▶ [Required action] Of all the lines below, output only those starting at the one with "najlepszego filmu" and ending at the one with "fac3d(x,y,z,[theta,alpha,leg,flag,ebox])", both ends included, exactly as written.

▶ [Provided entries]

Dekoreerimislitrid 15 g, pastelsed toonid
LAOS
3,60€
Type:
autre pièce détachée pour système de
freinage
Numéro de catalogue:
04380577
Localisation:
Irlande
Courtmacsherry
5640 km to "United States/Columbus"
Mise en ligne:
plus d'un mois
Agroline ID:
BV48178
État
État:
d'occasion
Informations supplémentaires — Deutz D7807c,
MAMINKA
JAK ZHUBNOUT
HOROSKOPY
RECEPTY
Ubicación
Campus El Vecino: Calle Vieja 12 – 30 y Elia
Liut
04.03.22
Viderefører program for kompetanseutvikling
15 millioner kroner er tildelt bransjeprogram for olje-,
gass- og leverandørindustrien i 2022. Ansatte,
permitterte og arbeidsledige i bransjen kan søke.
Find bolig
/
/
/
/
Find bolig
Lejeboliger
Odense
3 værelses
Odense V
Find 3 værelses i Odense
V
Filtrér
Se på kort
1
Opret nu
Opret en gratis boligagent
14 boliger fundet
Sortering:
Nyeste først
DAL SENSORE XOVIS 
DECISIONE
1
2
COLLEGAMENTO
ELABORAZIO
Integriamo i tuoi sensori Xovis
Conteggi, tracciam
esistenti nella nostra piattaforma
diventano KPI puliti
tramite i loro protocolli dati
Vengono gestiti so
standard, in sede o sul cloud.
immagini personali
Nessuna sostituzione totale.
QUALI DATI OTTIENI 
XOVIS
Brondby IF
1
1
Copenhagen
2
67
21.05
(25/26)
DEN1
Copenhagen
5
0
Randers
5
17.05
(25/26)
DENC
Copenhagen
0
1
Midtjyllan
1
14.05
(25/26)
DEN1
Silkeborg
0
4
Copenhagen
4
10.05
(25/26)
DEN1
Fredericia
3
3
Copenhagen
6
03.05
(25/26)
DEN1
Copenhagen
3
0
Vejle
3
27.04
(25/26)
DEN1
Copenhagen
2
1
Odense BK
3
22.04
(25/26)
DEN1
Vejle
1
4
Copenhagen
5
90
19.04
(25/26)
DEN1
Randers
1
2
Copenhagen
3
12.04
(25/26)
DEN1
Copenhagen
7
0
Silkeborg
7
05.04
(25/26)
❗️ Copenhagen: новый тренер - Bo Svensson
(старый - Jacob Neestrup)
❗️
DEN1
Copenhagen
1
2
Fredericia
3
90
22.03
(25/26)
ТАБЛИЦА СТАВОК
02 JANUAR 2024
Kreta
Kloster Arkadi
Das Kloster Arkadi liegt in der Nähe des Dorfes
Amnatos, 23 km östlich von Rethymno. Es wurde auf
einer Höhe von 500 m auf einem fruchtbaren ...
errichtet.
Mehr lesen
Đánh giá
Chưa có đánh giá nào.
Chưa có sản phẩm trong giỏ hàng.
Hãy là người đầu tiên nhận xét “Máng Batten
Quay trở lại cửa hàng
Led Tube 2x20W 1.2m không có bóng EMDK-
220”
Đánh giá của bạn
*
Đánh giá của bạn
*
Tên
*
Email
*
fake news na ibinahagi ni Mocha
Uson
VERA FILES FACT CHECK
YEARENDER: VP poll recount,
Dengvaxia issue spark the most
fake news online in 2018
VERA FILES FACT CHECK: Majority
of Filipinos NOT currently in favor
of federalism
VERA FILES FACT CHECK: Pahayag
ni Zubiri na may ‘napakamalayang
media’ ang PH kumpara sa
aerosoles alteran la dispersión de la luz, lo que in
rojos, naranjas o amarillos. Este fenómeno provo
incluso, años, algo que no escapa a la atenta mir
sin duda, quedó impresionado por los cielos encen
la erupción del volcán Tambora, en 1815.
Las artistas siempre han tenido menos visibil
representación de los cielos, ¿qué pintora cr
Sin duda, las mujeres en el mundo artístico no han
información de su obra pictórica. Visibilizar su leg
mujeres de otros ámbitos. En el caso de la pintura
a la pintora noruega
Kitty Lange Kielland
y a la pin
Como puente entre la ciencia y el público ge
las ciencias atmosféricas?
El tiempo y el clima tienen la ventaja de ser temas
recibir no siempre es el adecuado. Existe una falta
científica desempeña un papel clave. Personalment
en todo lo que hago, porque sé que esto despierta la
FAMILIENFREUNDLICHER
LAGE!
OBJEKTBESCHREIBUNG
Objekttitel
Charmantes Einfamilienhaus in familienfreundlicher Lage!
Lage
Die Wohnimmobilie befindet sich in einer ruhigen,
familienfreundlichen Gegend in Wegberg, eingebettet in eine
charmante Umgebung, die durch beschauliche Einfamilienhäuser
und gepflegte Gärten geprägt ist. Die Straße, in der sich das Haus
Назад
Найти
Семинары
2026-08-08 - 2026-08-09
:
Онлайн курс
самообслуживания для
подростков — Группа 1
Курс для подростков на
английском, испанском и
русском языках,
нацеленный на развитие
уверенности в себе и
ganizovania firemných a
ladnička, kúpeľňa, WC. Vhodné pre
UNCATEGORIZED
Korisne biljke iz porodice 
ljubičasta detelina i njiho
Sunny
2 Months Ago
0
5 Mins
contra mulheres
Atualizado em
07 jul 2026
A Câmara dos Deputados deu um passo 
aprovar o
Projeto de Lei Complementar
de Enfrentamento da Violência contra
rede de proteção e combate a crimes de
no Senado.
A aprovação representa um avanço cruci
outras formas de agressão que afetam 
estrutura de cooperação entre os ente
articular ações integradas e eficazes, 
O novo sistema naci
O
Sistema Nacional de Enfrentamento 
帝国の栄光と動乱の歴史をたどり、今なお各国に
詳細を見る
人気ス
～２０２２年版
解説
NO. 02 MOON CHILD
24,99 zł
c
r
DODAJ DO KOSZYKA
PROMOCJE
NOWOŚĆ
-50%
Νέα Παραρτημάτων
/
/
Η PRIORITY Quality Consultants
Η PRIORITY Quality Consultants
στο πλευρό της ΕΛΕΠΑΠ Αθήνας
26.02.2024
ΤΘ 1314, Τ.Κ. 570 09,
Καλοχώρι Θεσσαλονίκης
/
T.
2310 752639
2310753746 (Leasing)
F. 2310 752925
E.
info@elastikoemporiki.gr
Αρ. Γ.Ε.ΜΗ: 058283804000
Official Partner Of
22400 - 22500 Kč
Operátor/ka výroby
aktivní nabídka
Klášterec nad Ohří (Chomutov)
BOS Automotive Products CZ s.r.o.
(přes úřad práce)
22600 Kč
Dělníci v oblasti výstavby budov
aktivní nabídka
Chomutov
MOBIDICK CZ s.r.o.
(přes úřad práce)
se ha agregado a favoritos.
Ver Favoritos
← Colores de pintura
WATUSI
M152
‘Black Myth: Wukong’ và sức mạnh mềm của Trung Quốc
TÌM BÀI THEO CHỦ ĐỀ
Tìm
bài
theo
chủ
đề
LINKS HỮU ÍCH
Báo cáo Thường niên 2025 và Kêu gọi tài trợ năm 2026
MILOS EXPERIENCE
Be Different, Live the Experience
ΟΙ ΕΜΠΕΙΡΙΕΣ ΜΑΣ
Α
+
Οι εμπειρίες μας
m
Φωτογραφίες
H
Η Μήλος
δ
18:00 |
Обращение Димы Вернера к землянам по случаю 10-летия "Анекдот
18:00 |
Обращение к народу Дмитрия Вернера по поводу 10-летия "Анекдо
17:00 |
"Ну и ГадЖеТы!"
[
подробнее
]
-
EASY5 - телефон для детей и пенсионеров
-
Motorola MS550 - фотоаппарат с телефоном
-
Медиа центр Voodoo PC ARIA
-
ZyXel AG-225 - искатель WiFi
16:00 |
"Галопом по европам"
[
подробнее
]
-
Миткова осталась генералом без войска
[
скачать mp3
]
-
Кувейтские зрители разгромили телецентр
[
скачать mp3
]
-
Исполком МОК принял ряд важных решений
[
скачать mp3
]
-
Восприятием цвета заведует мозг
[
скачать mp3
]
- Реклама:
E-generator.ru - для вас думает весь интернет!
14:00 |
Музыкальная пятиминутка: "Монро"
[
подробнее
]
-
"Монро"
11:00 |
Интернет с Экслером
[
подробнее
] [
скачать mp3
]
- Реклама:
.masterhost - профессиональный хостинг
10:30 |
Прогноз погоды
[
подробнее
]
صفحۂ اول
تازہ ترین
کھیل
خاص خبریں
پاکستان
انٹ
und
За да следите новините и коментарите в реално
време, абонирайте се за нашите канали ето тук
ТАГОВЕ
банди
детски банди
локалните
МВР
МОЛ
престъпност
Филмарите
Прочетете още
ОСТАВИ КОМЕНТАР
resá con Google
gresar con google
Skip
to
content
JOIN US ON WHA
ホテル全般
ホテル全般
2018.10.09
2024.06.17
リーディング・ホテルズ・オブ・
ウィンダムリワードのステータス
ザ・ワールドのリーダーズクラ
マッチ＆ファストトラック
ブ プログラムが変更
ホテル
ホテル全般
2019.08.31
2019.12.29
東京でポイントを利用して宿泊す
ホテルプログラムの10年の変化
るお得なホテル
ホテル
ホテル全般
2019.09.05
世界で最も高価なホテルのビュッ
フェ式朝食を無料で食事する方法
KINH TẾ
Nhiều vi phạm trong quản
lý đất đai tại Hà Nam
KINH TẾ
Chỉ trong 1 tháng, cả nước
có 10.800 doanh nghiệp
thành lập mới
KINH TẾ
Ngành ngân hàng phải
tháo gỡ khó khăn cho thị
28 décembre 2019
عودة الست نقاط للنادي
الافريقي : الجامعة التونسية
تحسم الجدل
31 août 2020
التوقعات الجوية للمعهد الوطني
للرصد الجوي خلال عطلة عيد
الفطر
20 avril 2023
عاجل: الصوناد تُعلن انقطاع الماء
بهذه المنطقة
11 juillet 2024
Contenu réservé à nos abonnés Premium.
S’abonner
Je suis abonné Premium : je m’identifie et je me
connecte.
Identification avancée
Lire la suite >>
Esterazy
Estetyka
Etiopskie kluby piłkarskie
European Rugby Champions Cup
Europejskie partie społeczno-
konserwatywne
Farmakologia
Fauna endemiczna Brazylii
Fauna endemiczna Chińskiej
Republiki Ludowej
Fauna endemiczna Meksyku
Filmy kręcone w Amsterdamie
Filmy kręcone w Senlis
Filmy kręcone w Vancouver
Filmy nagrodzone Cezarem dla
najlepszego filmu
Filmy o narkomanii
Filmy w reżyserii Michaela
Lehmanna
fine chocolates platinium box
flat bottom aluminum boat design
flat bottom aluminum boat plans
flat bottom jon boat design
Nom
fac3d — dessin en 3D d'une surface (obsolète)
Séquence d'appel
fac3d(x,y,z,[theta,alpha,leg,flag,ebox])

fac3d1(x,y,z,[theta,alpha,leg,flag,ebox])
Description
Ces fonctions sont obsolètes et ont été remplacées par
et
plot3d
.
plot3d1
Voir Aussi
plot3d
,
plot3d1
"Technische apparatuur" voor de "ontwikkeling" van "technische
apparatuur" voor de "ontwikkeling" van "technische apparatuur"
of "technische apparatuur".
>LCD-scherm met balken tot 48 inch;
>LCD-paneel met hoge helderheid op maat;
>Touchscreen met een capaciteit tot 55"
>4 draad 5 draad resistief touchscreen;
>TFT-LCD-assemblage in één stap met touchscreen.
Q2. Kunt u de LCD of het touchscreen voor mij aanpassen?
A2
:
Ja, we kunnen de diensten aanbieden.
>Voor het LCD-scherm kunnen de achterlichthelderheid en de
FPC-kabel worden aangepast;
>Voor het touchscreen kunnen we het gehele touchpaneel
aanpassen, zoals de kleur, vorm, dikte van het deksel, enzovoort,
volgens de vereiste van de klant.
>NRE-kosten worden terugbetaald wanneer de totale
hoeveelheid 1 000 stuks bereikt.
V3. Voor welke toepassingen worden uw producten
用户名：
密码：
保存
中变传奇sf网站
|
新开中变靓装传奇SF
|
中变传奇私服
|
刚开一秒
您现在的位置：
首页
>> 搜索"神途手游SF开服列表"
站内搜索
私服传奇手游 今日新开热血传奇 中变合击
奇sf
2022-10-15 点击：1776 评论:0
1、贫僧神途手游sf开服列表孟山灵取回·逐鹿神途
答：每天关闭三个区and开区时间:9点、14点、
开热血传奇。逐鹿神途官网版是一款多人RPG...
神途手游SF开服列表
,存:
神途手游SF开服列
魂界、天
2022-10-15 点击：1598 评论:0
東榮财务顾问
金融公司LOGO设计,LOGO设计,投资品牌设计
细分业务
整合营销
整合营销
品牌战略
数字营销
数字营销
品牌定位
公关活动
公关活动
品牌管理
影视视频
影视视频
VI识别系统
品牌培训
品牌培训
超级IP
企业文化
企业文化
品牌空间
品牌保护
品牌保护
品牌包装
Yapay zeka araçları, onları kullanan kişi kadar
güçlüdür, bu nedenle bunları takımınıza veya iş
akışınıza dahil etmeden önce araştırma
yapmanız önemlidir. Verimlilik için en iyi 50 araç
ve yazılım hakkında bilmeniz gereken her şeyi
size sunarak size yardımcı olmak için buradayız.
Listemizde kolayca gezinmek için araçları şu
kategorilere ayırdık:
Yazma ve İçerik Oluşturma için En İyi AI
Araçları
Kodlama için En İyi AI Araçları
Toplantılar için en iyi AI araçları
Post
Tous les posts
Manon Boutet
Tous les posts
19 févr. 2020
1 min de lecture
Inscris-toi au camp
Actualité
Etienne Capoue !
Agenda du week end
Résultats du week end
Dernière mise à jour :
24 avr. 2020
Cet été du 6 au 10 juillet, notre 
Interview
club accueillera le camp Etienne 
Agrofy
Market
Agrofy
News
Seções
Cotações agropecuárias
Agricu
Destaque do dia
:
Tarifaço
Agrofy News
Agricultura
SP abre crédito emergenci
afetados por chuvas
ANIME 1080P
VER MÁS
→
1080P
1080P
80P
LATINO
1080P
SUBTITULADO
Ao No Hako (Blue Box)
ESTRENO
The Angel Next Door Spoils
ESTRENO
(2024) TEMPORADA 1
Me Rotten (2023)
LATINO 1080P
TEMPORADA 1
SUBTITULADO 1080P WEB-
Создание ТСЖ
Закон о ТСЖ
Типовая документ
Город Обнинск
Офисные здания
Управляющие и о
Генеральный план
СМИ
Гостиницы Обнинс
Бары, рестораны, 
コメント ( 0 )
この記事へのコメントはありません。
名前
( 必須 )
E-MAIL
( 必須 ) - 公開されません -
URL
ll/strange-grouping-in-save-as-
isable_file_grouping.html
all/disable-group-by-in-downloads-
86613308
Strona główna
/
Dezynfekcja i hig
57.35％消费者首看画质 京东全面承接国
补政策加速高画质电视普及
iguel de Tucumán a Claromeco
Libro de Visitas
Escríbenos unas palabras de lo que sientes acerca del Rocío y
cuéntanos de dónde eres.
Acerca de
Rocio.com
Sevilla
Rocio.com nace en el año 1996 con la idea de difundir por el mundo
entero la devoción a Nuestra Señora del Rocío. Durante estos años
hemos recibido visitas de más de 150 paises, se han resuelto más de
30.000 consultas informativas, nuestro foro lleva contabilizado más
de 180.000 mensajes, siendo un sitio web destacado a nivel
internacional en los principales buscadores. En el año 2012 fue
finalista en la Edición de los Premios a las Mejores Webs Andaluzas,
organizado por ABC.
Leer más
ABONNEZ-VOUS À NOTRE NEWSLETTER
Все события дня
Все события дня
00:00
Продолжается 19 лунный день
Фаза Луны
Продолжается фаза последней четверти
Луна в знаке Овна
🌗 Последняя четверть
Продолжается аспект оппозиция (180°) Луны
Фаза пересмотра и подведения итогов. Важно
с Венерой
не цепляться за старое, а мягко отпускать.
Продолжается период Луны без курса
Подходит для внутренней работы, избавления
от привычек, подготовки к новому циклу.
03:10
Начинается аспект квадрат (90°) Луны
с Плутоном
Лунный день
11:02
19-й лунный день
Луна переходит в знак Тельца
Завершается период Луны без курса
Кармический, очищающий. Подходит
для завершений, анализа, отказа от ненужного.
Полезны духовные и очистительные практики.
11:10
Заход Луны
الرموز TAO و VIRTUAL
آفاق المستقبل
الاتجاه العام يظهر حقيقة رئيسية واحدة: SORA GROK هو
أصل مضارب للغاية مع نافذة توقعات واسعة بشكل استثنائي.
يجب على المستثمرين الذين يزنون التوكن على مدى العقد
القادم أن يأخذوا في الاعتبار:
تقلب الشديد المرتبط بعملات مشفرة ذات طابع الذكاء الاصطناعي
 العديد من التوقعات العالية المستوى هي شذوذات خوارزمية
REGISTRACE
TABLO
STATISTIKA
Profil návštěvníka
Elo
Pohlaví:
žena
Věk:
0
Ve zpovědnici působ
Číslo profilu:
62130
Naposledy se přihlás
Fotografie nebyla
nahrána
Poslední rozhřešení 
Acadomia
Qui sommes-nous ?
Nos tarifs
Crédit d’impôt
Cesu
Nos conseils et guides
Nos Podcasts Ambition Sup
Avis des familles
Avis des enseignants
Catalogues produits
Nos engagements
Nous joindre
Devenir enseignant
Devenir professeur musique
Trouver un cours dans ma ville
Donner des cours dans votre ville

▶ [Exercise output]
najlepszego filmu
Filmy o narkomanii
Filmy w reżyserii Michaela
Lehmanna
fine chocolates platinium box
flat bottom aluminum boat design
flat bottom aluminum boat plans
flat bottom jon boat design
Nom
fac3d — dessin en 3D d'une surface (obsolète)
Séquence d'appel
fac3d(x,y,z,[theta,alpha,leg,flag,ebox])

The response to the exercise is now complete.